--- What to work on ---
Copy the listing in full and exactly, omitting its images.

--- Recorded data ---

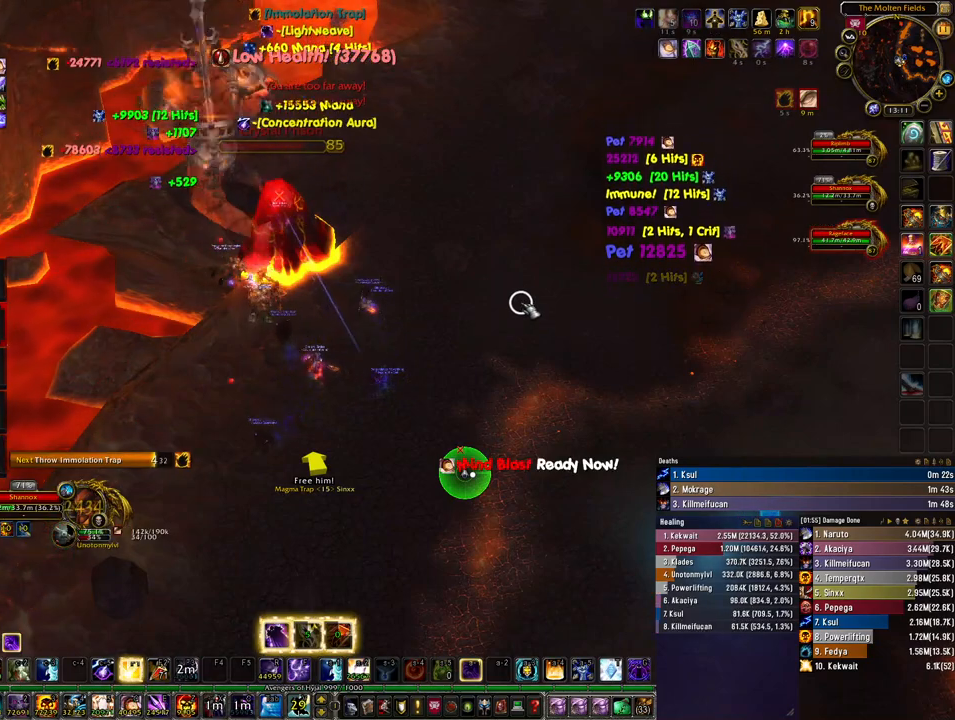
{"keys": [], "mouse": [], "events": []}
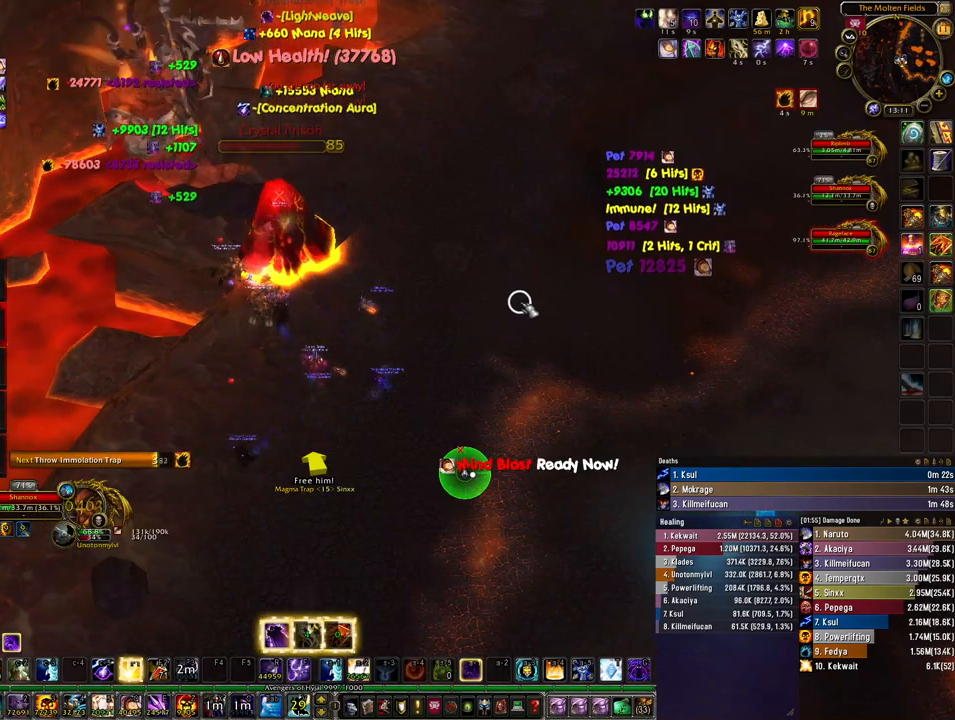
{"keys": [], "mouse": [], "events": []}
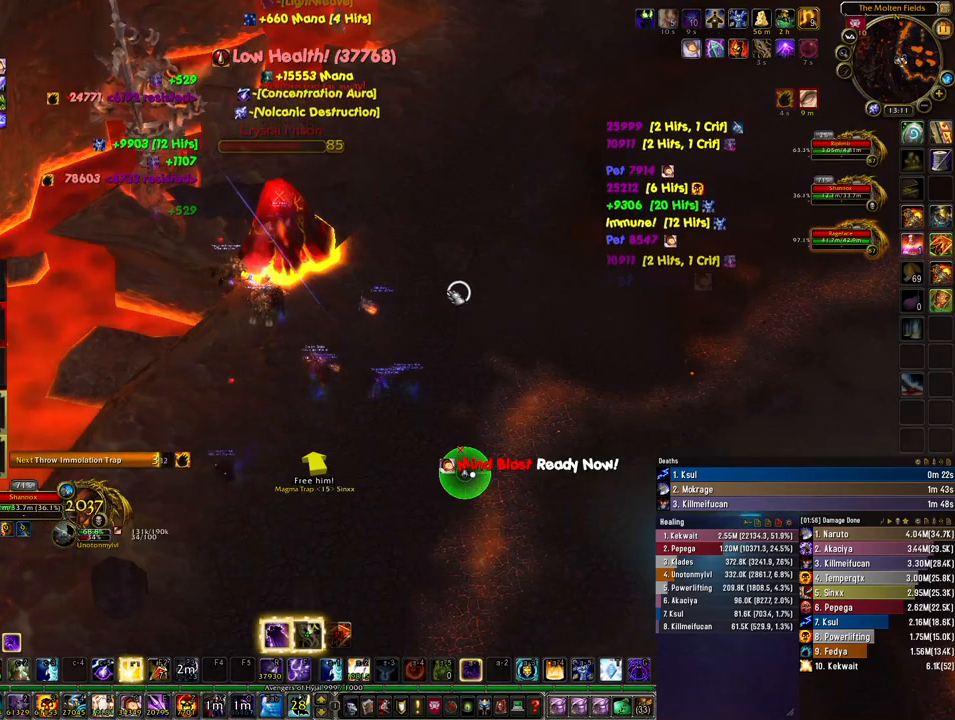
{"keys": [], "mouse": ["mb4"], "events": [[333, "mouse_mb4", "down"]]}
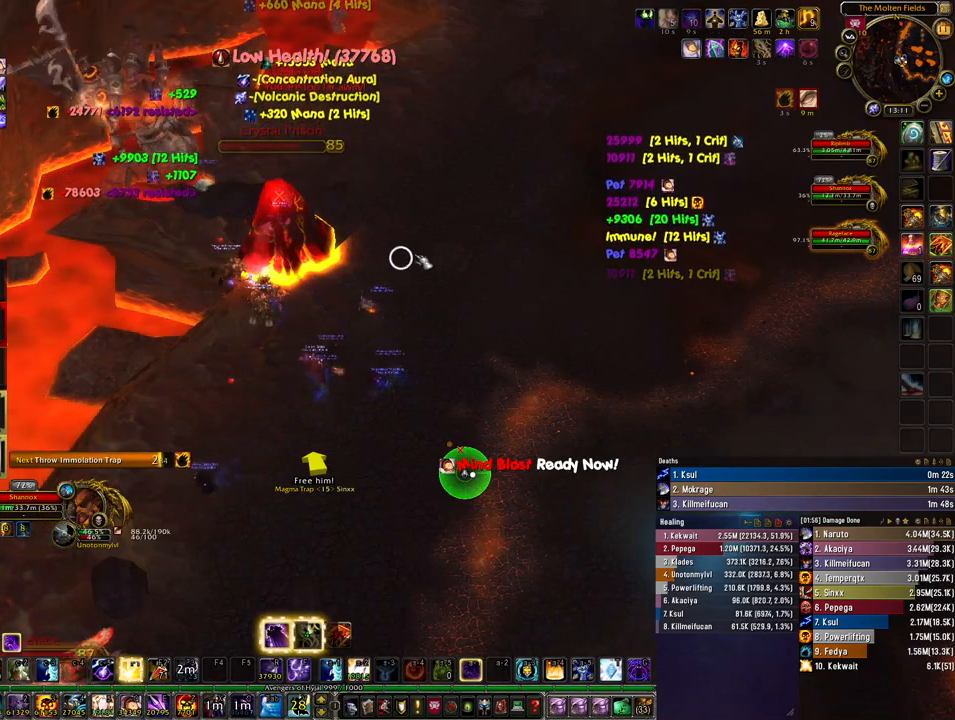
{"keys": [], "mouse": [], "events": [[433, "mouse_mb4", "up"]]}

--- Solved problem ---
{"keys": [], "mouse": [], "events": []}
{"keys": [], "mouse": [], "events": []}
{"keys": [], "mouse": ["mb4"], "events": [[333, "mouse_mb4", "down"]]}
{"keys": [], "mouse": [], "events": [[433, "mouse_mb4", "up"]]}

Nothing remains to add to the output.